[Opening PROVIDED INFORMATION section]

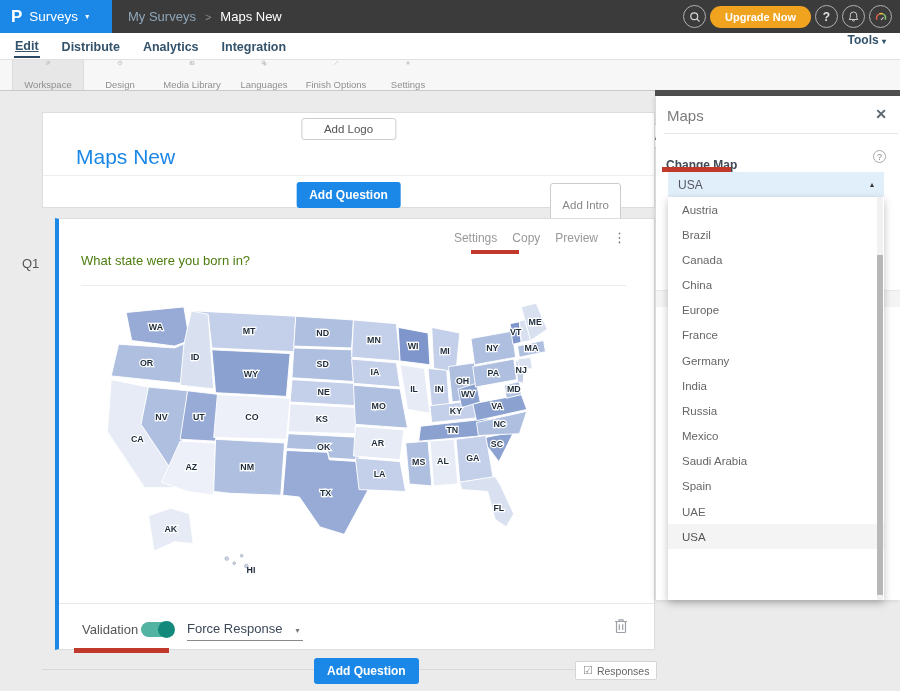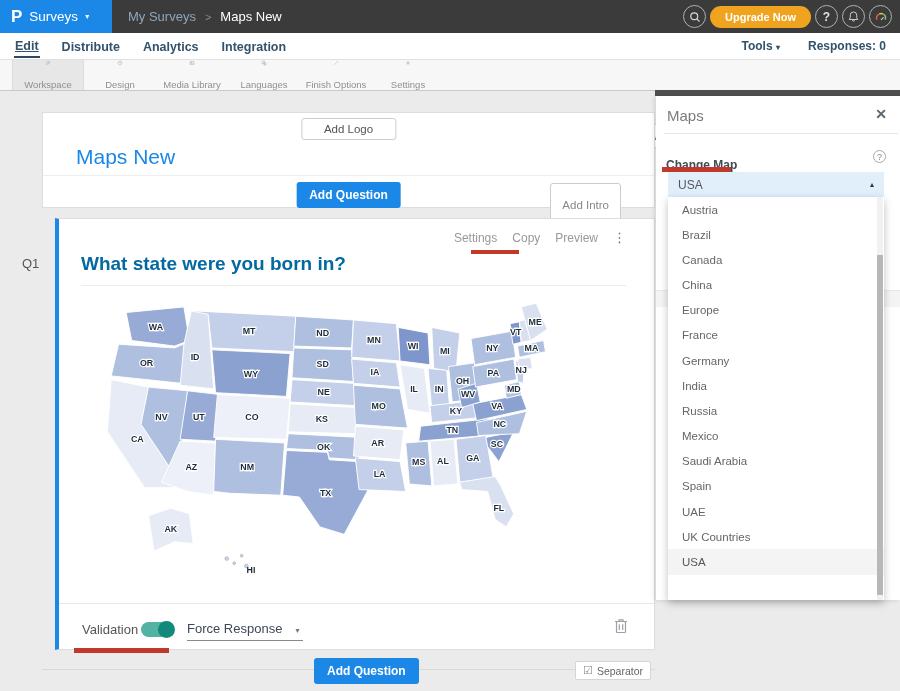--- a/index.html
+++ b/index.html
@@ -31,7 +31,7 @@
   #nav-tabs { position:absolute; left:14px; top:0; height:26px; display:flex; gap:21px; align-items:center; }
   .nav-tab { font-size:12.5px; font-weight:bold; color:#33526b; cursor:pointer; padding:4px 1px 3px; }
   .nav-tab.active { border-bottom:2px solid #2c4a63; text-decoration:underline; }
-  #subnav-right { position:absolute; right:14px; top:0; height:26px; display:flex; gap:28px; align-items:center; }
+  #subnav-right { position:absolute; right:14px; top:0; height:26px; display:flex; gap:28px; align-items:flex-end;flex-direction:column; }
   #tools-dd, #responses { font-size:12px; font-weight:bold; color:#33526b; cursor:pointer; }
   #tools-dd .caret { color:#33526b; }
   #responses { cursor:default; }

[Closing PROVIDED INFORMATION section]

What is needed is an exact copy of every record above, minus the images.

**RESPONSE FOR THIS EXERCISE:**
--- a/index.html
+++ b/index.html
@@ -31,7 +31,7 @@
   #nav-tabs { position:absolute; left:14px; top:0; height:26px; display:flex; gap:21px; align-items:center; }
   .nav-tab { font-size:12.5px; font-weight:bold; color:#33526b; cursor:pointer; padding:4px 1px 3px; }
   .nav-tab.active { border-bottom:2px solid #2c4a63; text-decoration:underline; }
-  #subnav-right { position:absolute; right:14px; top:0; height:26px; display:flex; gap:28px; align-items:center; }
+  #subnav-right { position:absolute; right:14px; top:0; height:26px; display:flex; gap:28px; align-items:flex-end;flex-direction:column; }
   #tools-dd, #responses { font-size:12px; font-weight:bold; color:#33526b; cursor:pointer; }
   #tools-dd .caret { color:#33526b; }
   #responses { cursor:default; }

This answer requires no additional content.